● **TASK INPUTS**
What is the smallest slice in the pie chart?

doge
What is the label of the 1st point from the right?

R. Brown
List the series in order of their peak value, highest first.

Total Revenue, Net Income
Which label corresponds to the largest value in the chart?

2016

---

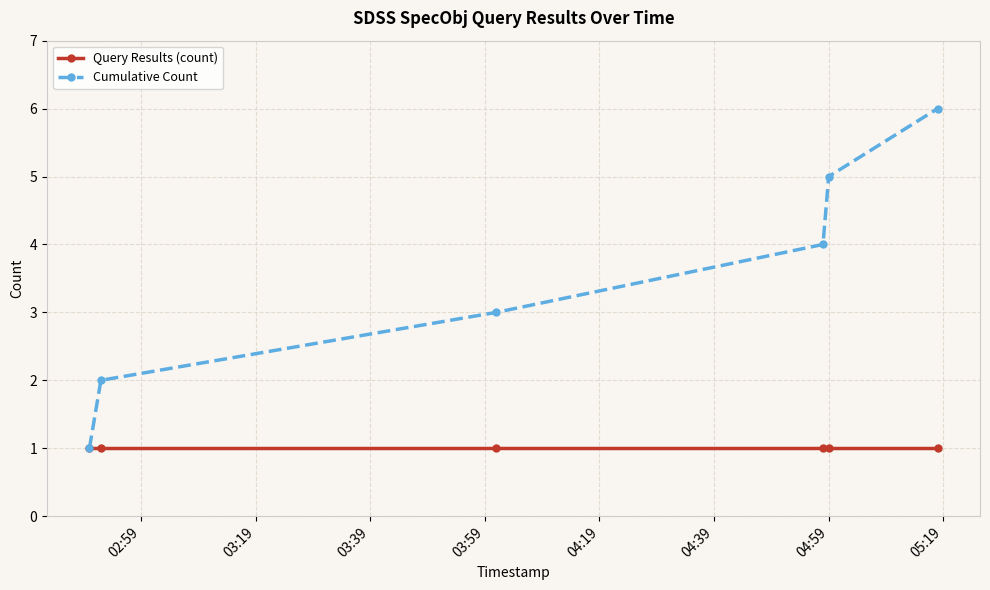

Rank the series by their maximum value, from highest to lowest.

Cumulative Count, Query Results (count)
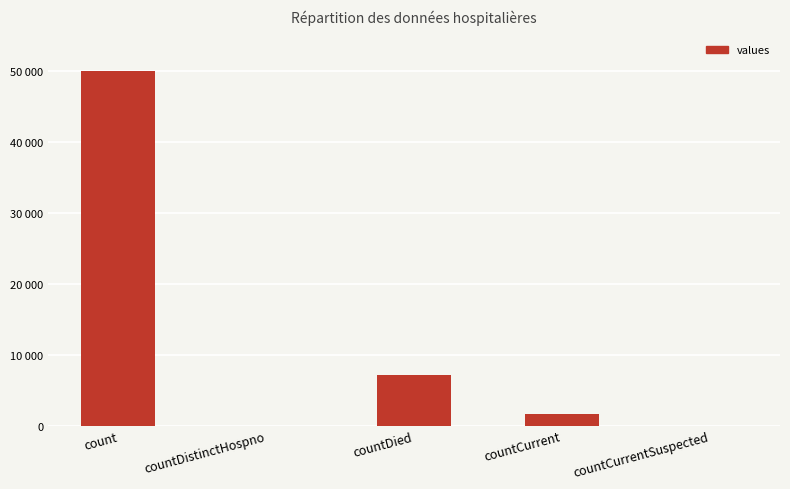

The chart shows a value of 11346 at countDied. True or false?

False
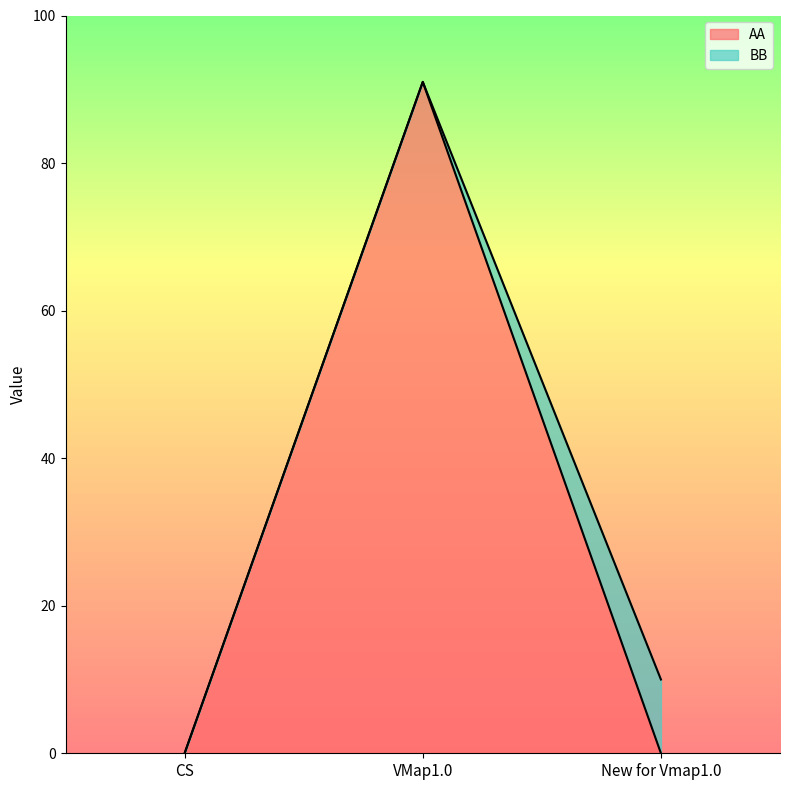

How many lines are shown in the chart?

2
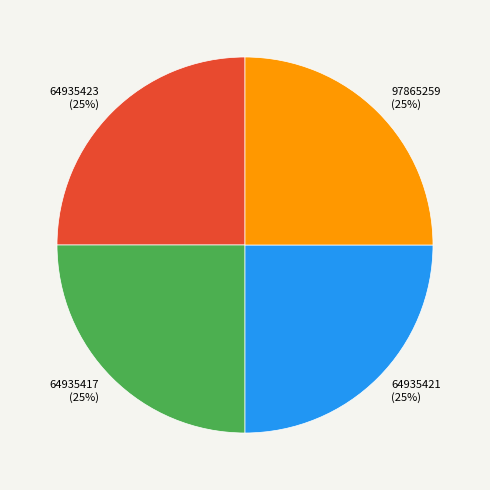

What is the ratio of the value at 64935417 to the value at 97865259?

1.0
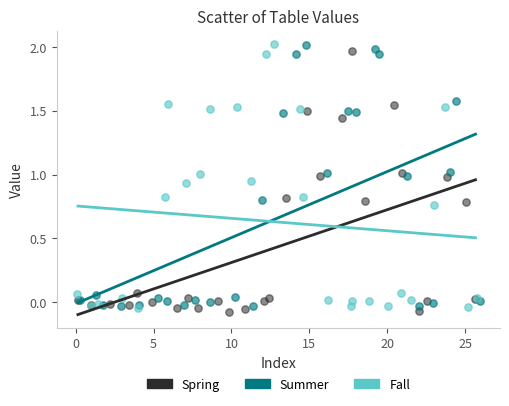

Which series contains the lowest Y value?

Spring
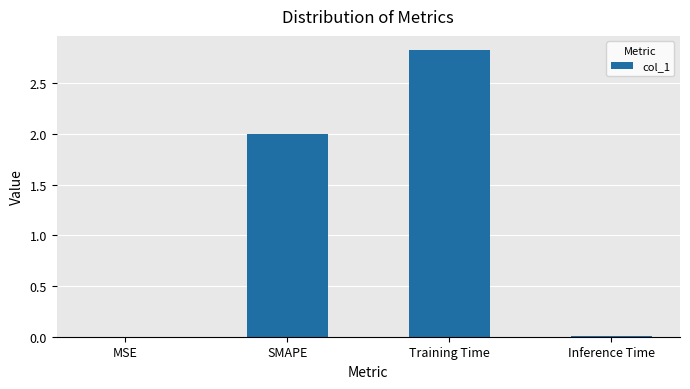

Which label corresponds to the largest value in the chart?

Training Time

==

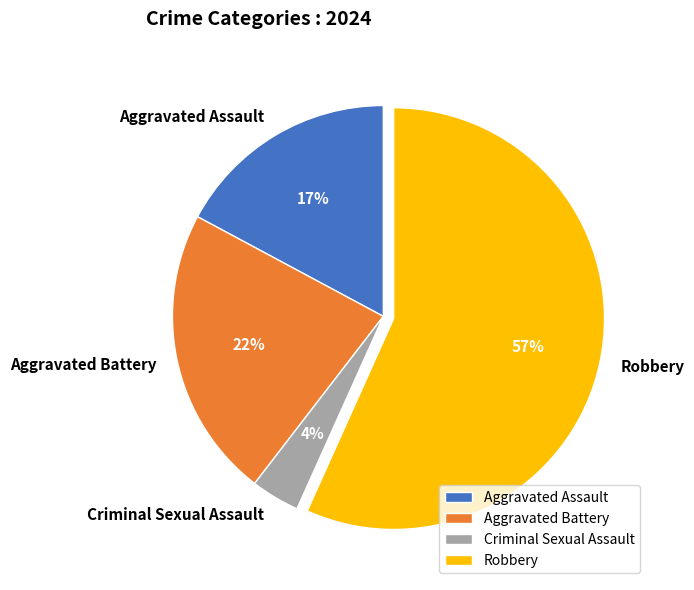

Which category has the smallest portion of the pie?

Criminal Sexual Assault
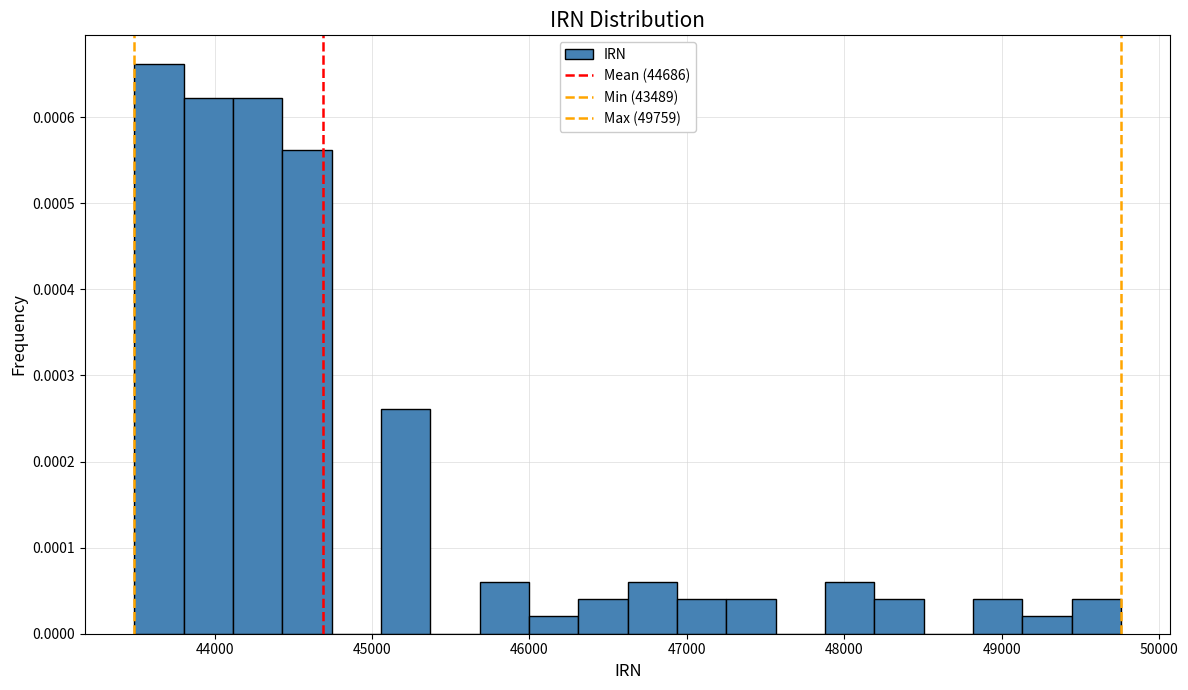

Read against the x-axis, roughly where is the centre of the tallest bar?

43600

● **WHAT YOU SHOULD DO**
From the data above, copy out each line that contains the word "their".

● **ANSWER TO THIS PROBLEM**
List the series in order of their peak value, highest first.
Rank the series by their maximum value, from highest to lowest.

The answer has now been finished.